The Hungry Cabbie: The Eating Adventures of a NYC Yellow Cabbie » My 28th Year Of Life And My 14th Year Of Cannoli said,
November 21, 2006 at 10:26 pm
[...] Yesterday was my 28th birthday. Sometime around my 14th birthday, I went to visit my brother at Amherst College, and went out to eat at an Italian restaurant called Carmelina’s. There, for the first time in my young life, I discovered what cannoli was. Josh and his roommates ordered them, and I watched as the waiter squeezed fresh ricotta from the tube into the waiting shell. I had one bite and I LOVED it.

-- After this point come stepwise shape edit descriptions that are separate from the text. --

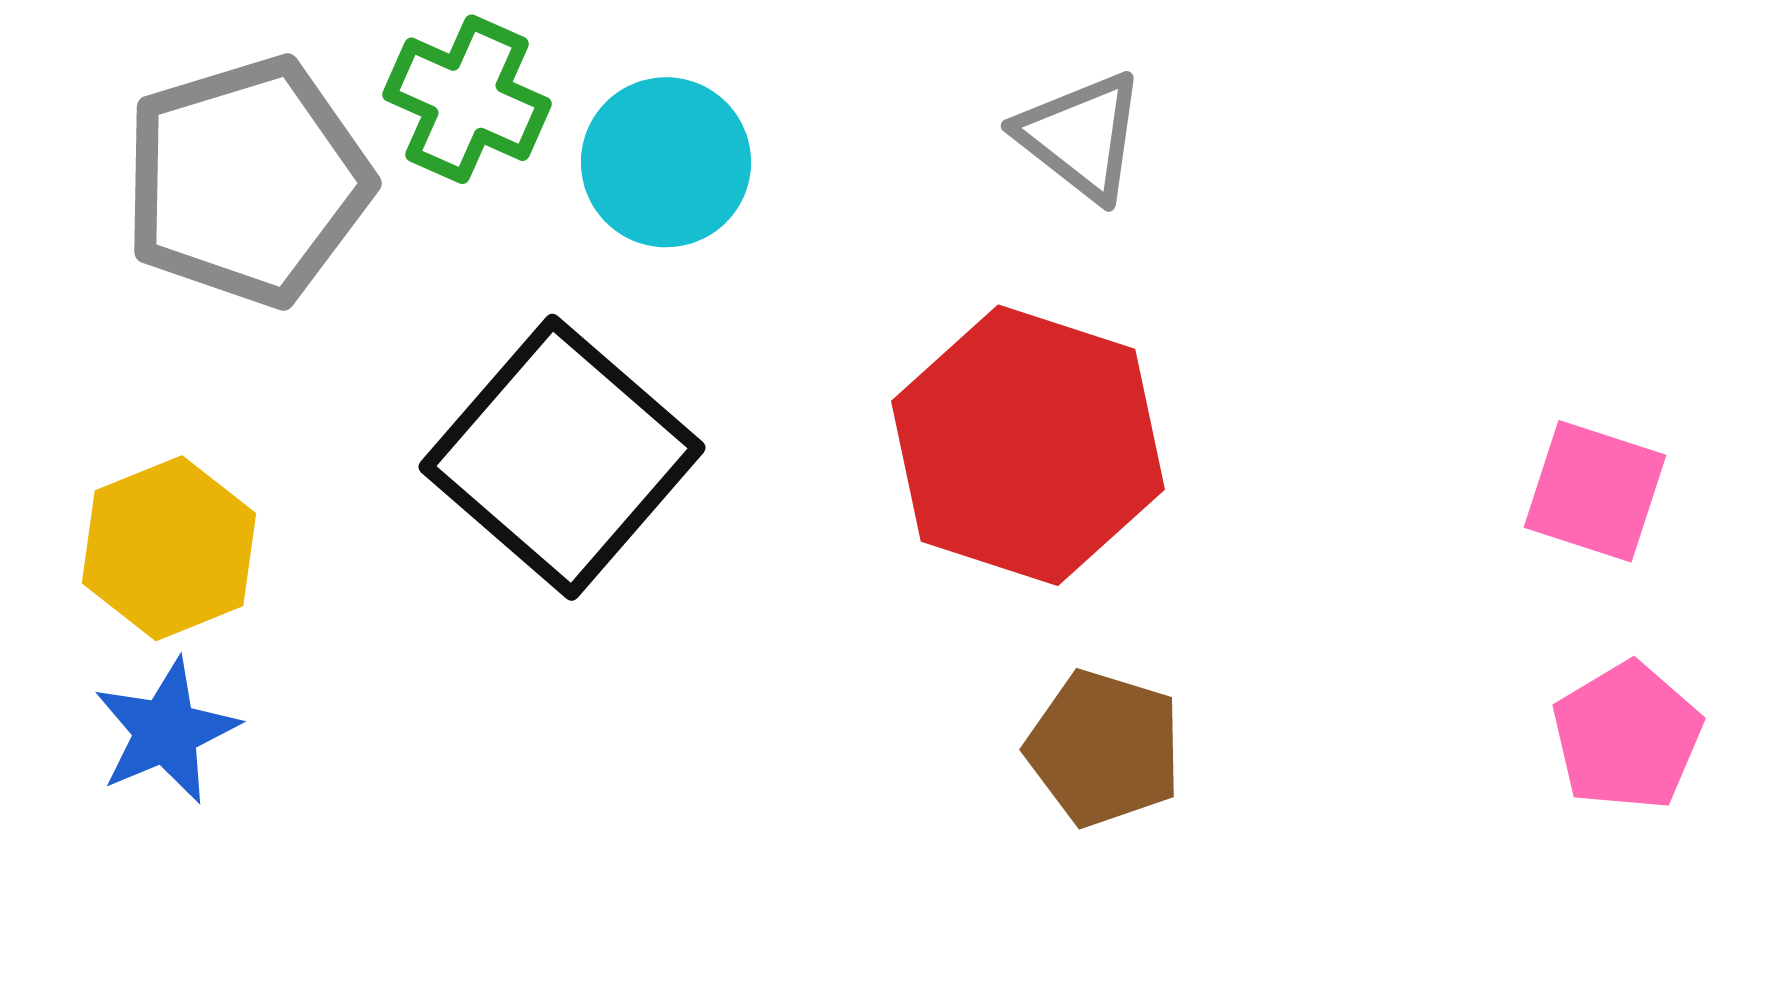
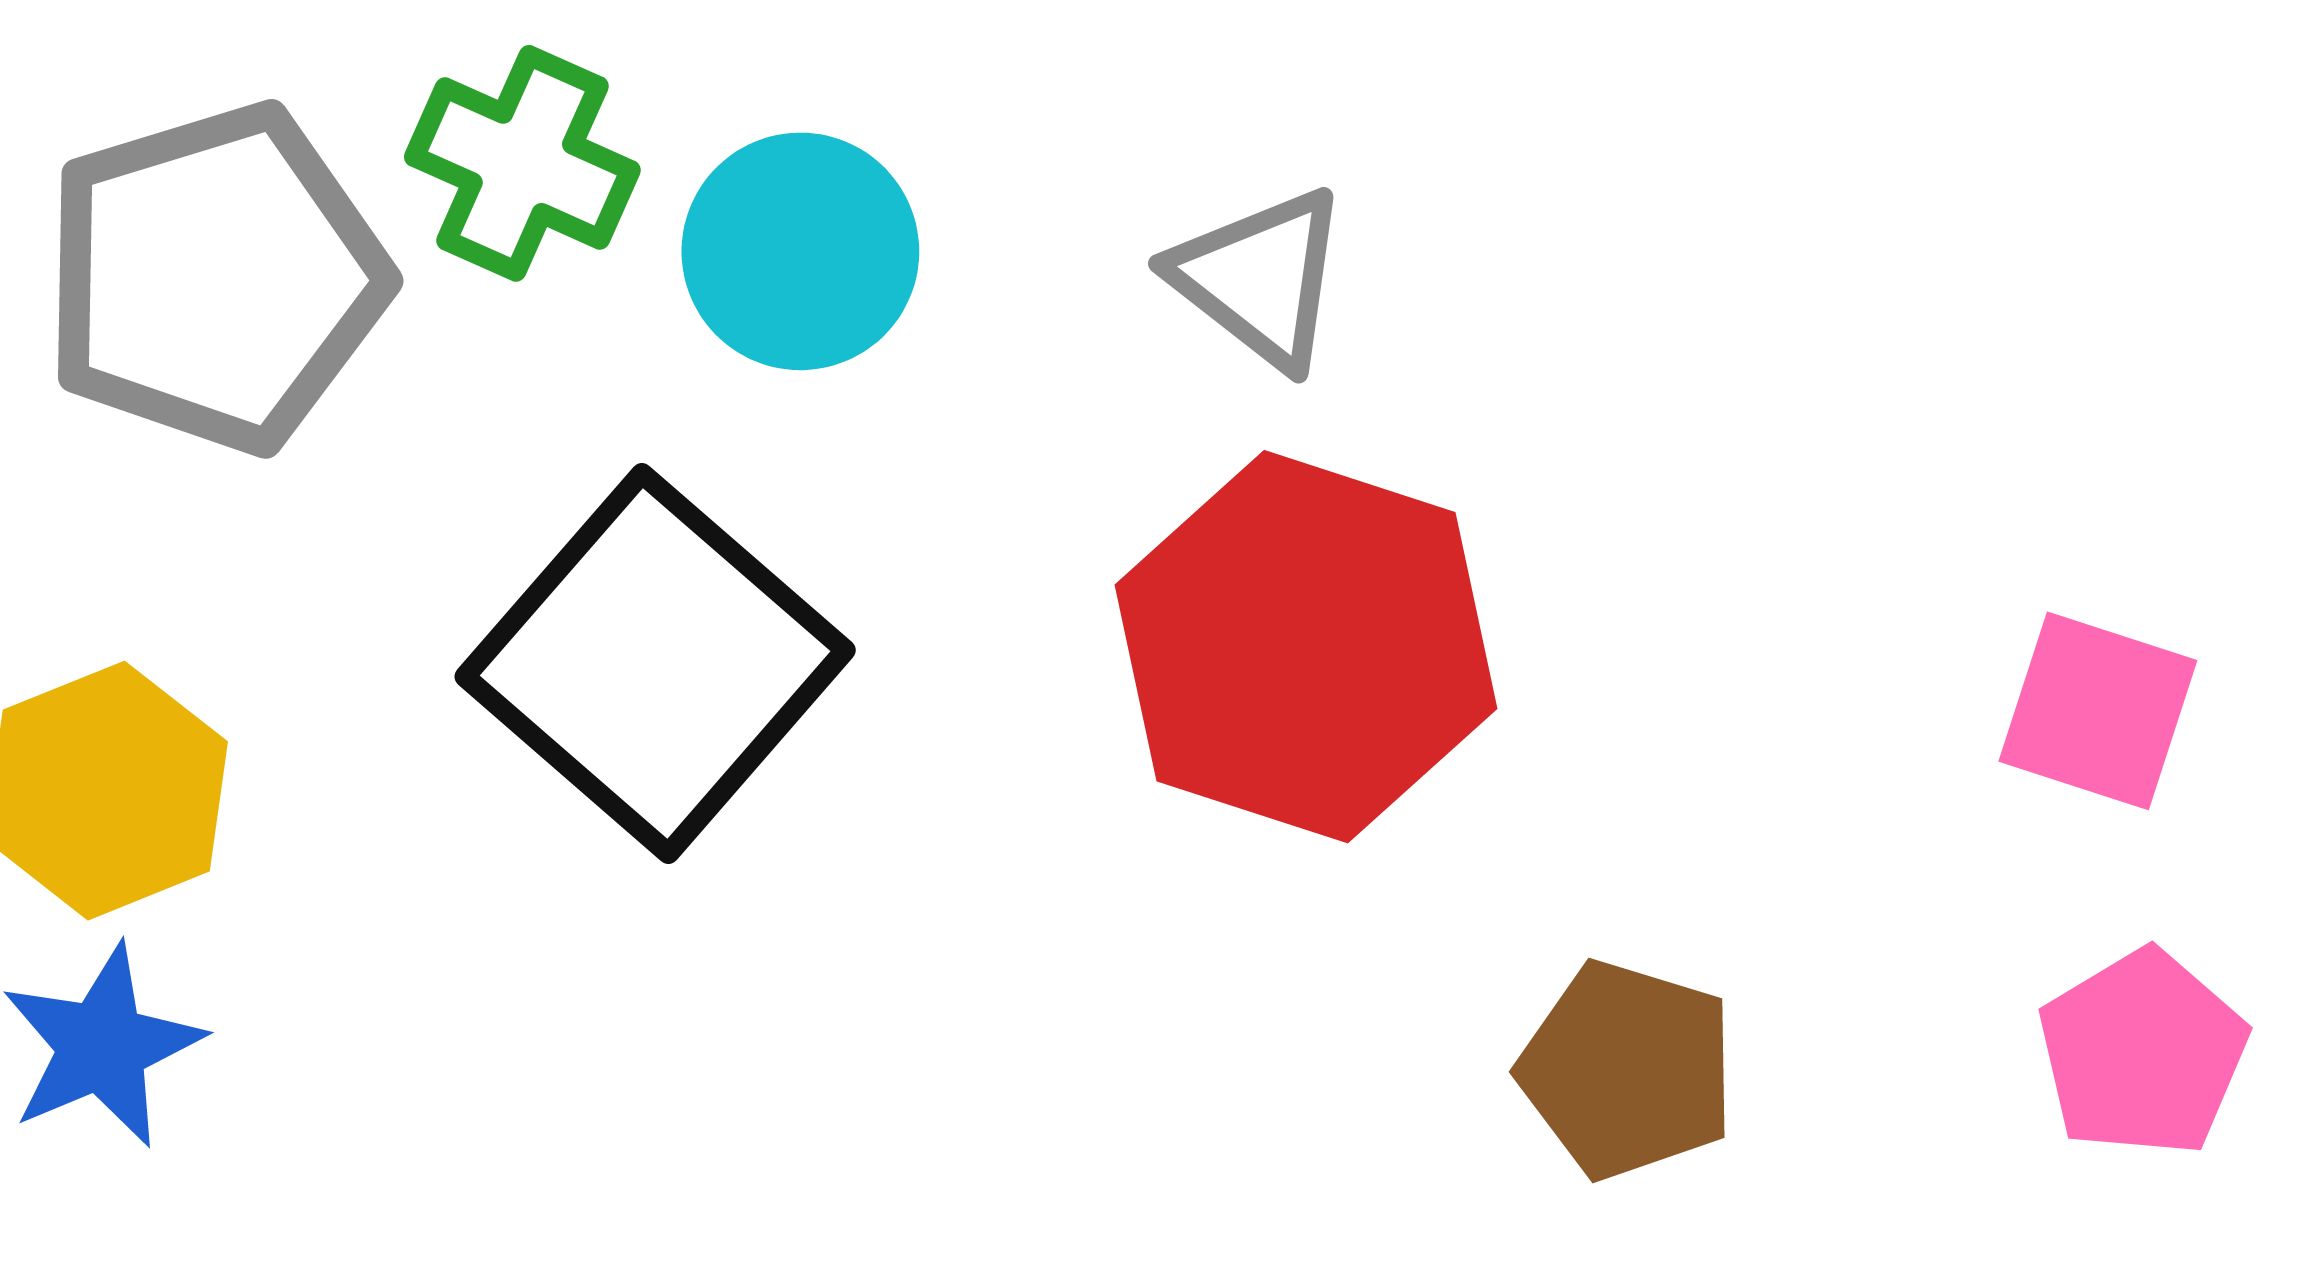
gray triangle: (1081, 136) -> (1260, 278), moved
brown pentagon: (1104, 748) -> (1627, 1070), moved

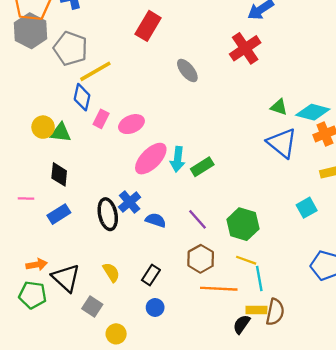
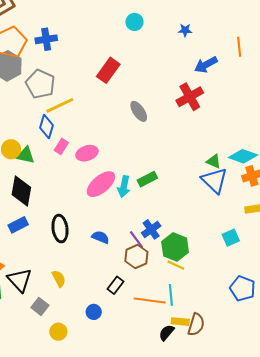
green triangle: (279, 107) -> (214, 161), moved
green rectangle: (202, 167) -> (147, 179), moved
black diamond: (59, 174) -> (21, 191), size x1.4
blue cross: (130, 202) -> (151, 229), moved
brown hexagon: (201, 259) -> (136, 257), moved
yellow line: (246, 260) -> (176, 265), moved
black rectangle: (151, 275) -> (115, 285), moved
cyan line: (259, 279) -> (171, 295), moved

But I didn’t really start eating cannoli seriously until a couple years later at the Giaquinta household of Potomac, Maryland. [...]
Madeline said,
January 6, 2007 at 6:45 pm
hey dave-
check out the magic cupcakes at duane park patisseriein tribeca
The Hungry Cabbie: The Eating Adventures of a NYC Yellow Cabbie » The 10 Questions (To Be Read By The Youngest Person At The Computer) said,
February 14, 2007 at 11:27 am
[...] 10. I refuse to eat cannoli unless the filling is hand-piped into the shell. Is this going to be a problem on the tour? [...]
yoshi said,
April 10, 2007 at 1:04 am
hey dave, love your reviews, melissa is hot!!! more pictures of her eating.
james iglehart said,
July 9, 2007 at 5:45 pm
Dave,
Thank you so much for your blog. I’m 32 and had my first Canoli last year in Boston. I’m an actor from California but now in NYC (on Broadway now Yeah in the 25 Annual Putnam County Spelling Bee) and when I came here I was in search of a great canoli. I found a couple but none were hand piped and they were not very good but I did find a decent one in Food Emporium on the 49th on the corner of 8ave. But thanks to you my search goes on to all the places you have mentioned throughout your blog. My first place is Rocco’s. But I do have a question what do you think of Michaels Bakery in Brooklyn? I was planning a trip there today because it’s down the street from my place. Thanks again.
giaquinta, anthony said,
September 9, 2007 at 5:23 am
i think using the computer is for fags, but i am bored. your story is funny, but not accurate. i think you are on the right track. dad is the old time gangster, i am the rough around the edge one. of course i am involved with unions, but in a little more rougher, cut throat way, i have the smarts not be like fredo (catherine), im gangster ( ha, ha,ha,ha) and thugish, the best of both worlds, ways pop does not want to hear about. hit me up, my wife is pregnant and pretty wore out. i can tell you some interesting stories…… stay slim, and do not allow those rednecks from wyoming or arkansas boss you around in your cabbie!!!!!1 be good. always, anthony G.(jr?)
D.Doria said,
July 8, 2008 at 3:50 am
Don’t know if you ever make it out onto the Island, but the best cannoli I’ve ever had in New York—and we’re talking Brooklyn, Manhattan, the Bronx, whatever—is from the Alpine Pastry Shop in Smithtown. Seriously. All hand-piped to order, and the shells are glorious, delicate things. Who knew you could find such things so far out on Long Island?